# problem with TP Link MR 3020 wifi connection



## ghantaukay (Aug 31, 2013)

I have a TP Link MR 3020 wifi modem to be used with a 3G dongle. I have used it satisfactorily for about 3 -4 months. I use the wifi to connect my ipad2 to the internet. Owing to some problem I had to reset my ipad to factory settings. In the process the wifi password got lost. I wasnt able to remember what the password was. I was told to press the WPS switch on the wifi modem  for 10 to 15 seconds in order to reset the password. I did that but the modem started acting funny. The icon in the taskbar has a yellow triangle and even after several attempts I am not able to get a connection even in my pc. I tried it with my laptop with the same result. The 3G dongle restarts repeatedly and there is no internet connection. When I remove the modem and attach the 3G dongle to the pc directly there is no problem with internet connection. Its when I use the TP Link modem that the connection gets lost. I am totally at a loss. What do you think I should do? Without internet wifi my ipad 2 cannot connect to the net and I cannot update my files/ apps on my ipad. Please help me. Thanks in advance....D.

*Information supplied*:
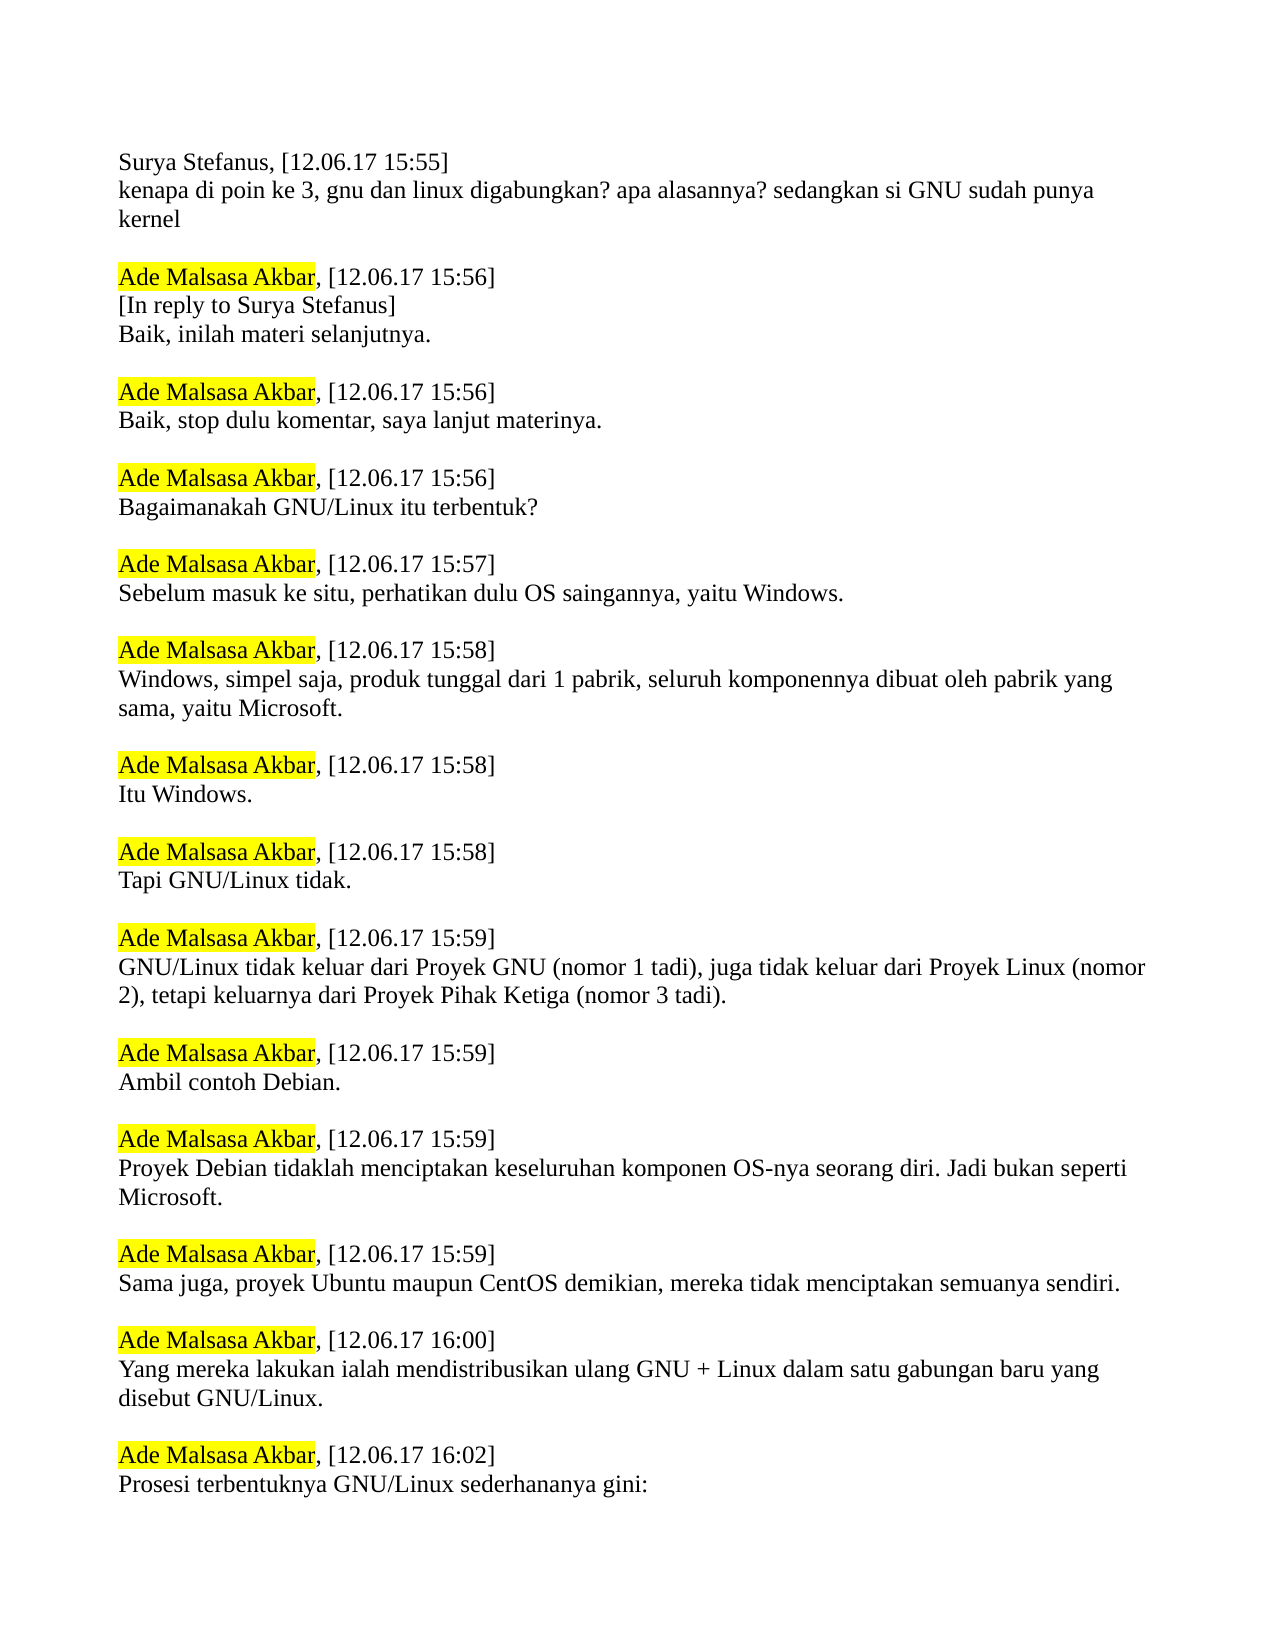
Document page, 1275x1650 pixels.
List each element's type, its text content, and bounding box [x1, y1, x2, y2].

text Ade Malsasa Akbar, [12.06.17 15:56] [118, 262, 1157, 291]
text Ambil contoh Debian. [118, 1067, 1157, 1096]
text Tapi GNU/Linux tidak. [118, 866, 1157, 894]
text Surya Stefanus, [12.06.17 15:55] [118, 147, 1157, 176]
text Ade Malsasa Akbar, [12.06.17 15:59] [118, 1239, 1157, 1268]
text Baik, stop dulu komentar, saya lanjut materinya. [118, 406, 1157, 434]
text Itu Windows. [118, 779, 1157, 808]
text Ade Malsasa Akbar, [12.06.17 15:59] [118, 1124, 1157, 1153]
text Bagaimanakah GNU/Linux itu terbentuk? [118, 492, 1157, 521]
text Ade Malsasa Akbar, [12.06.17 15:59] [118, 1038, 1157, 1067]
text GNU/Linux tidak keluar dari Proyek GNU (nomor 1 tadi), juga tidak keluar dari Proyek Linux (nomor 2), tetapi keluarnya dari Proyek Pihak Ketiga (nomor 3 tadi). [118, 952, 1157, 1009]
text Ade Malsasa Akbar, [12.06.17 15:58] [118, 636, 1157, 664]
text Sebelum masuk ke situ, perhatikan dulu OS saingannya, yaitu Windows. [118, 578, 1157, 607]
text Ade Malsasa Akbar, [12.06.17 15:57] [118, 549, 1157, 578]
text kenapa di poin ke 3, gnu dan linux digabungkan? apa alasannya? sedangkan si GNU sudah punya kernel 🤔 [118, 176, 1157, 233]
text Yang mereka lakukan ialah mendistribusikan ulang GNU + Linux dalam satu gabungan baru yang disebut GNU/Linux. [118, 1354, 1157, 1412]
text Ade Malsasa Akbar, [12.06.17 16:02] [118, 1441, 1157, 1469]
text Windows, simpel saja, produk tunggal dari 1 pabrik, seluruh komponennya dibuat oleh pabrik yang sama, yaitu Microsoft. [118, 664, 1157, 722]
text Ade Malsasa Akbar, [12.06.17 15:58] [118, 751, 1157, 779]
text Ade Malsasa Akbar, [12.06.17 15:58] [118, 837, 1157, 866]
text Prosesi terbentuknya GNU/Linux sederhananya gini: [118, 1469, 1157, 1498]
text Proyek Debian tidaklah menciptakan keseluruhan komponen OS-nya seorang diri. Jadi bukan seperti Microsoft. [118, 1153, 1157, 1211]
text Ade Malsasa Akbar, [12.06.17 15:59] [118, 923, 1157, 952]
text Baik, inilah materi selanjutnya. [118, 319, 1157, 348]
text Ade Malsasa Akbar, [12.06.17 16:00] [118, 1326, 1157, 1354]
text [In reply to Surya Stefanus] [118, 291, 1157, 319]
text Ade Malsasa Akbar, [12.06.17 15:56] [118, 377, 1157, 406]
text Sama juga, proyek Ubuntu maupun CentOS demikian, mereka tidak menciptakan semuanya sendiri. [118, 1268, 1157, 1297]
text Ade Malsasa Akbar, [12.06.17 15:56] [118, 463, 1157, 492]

*Exercise brief*:
Continue the forum thread about the TP Link MR 3020 wifi connection problem, picking up after its final post.

*Response*:
----------



## whitestar_999 (Aug 31, 2013)

you reset your entire modem to default settings.modem password is different from wifi password & as long as you have modem password you can access modem settings page to change wifi password.i don't know who told you to press wps switch to reset entire modem but that was completely unnecessary(or maybe the person misunderstood by your explanation & confused modem password with wifi password).now you have to configure your modem from the start again.


----------



## ghantaukay (Sep 2, 2013)

whitestar_999 said:


> you reset your entire modem to default settings.modem password is different from wifi password & as long as you have modem password you can access modem settings page to change wifi password.i don't know who told you to press wps switch to reset entire modem but that was completely unnecessary(or maybe the person misunderstood by your explanation & confused modem password with wifi password).now you have to configure your modem from the start again.



Could you please tell me how to do that....configure modem from the start....the modem password as per the instruction manual is admin....


----------



## whitestar_999 (Sep 2, 2013)

it should work out of box just like it initially did.did you do anything to get it working after buying(any setup assistant/cd etc)?also first check that you can access modem settings page by opening 192.168.1.1 in your browser.if not then you need to manually set your pc ip address to 192.168.1.x(where x is any number between 2 & 200).if you have windows 7 then simply read help to know how to manually configure ip address or simply search on google.


----------



## ghantaukay (Sep 3, 2013)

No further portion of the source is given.